After the failed plot, Yemen intensified an offensive against al-Qaida with the help of U.S. counterterrorism aid and training.

The new visa rules come a day after Britain suspended direct flights to Yemen’s capital, San’a, in response to the growing threat from al-Qaida-affiliated militants based in the country.

It also follows a new U.S. Senate report quoting American law enforcement authorities as saying they believe as many as three dozen Americans who converted to Islam in prison have traveled to Yemen, possibly to train with al-Qaida.

The September 26 newspaper, run by Yemen’s Defense Ministry, confirmed the new visa rules and said the earlier policy allowing some visitors to get visas upon landing at the airport was meant to encourage tourism.

A counterterrorism official said travelers from North America, Europe, Australia, Japan and Persian Gulf nations will now be subject to the new order. Travelers from other countries either do not need visas or were already required to apply for them at Yemeni embassies.

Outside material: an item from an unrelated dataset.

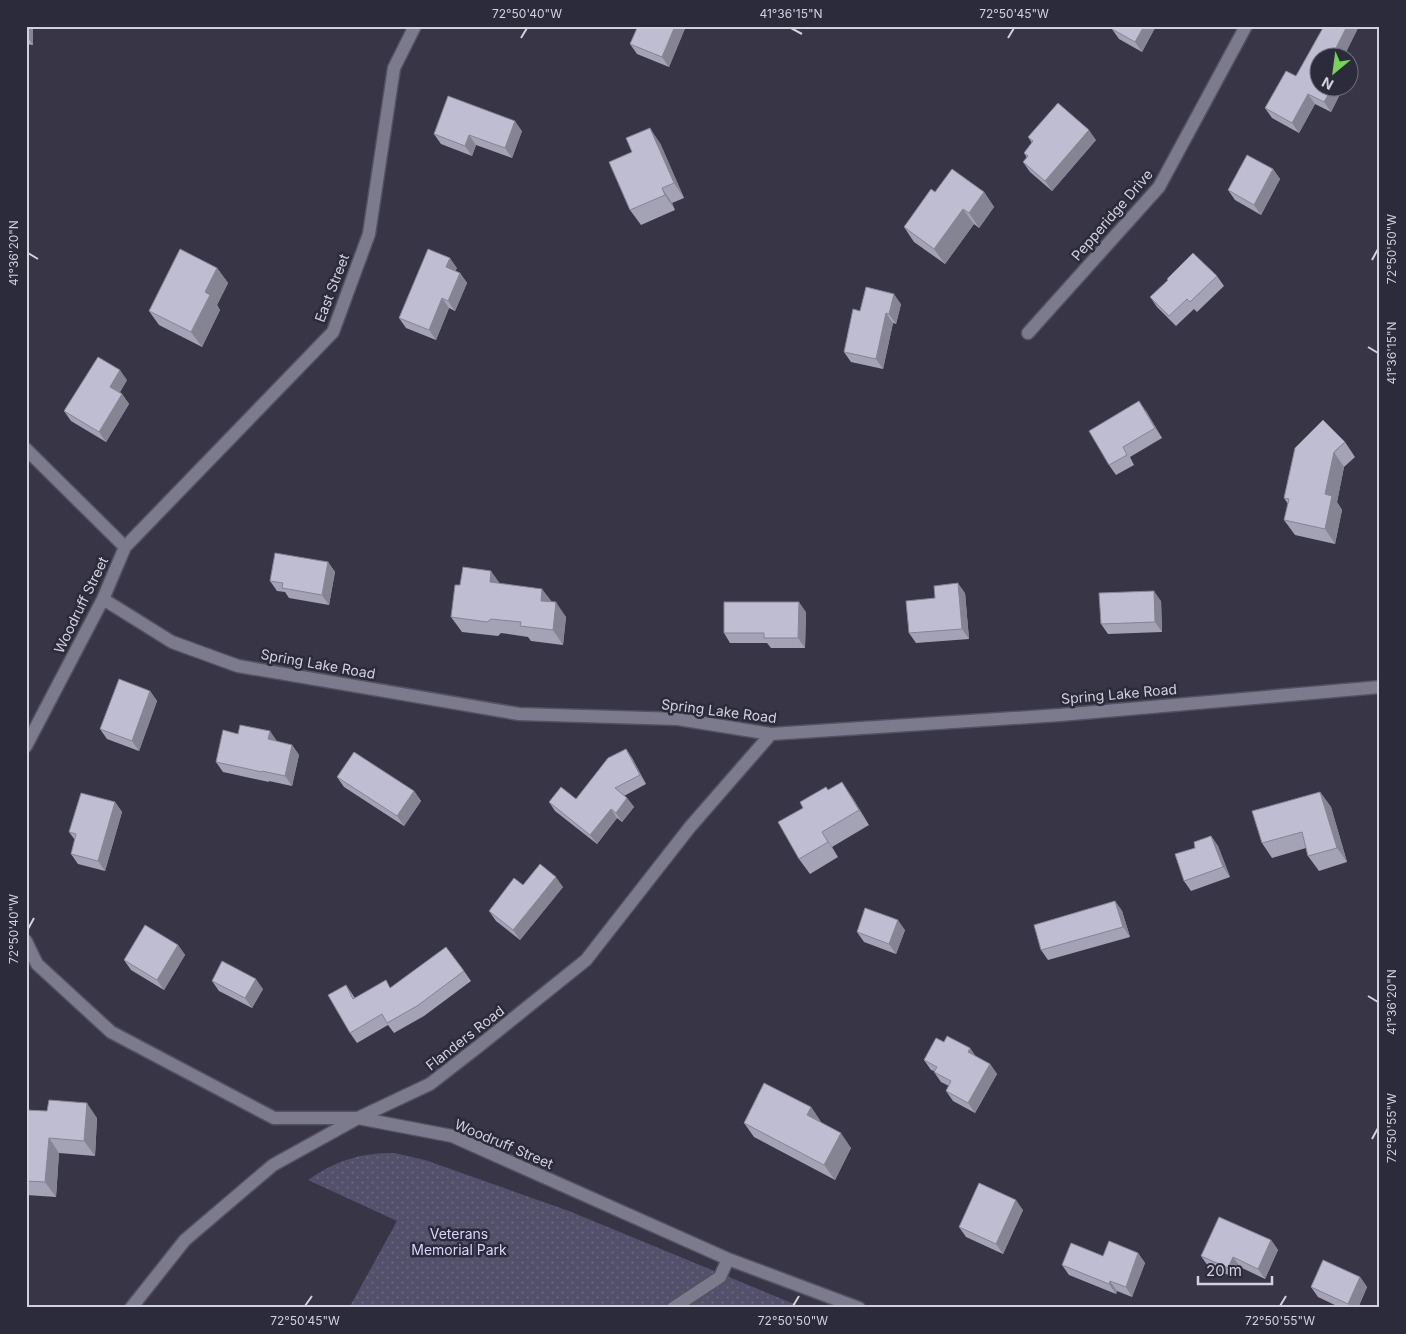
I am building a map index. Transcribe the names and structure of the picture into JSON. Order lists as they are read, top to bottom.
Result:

Airport officials say the decision has not yet gone into effect. The officials spoke on condition of anonymity because they were not authorized to speak to the press.

Hundreds of militants are believed to be roaming lawless regions of the mountainous nation, sometimes under the protection of powerful local tribes that have their own grievances with the government.

According to the Senate report, a copy of which was obtained by The Associated Press Tuesday, several of the Americans believed to have traveled to Yemen have “dropped off the radar” for weeks at a time and continue to carry U.S. passports.

Yemen, an impoverished country with a weak government whose authority does not extend far outside the capital, is Osama bin Laden’s ancestral homeland. The offshoot al-Qaida in the Arabian Peninsula was formed a year ago when Yemen and Saudi militant groups merged.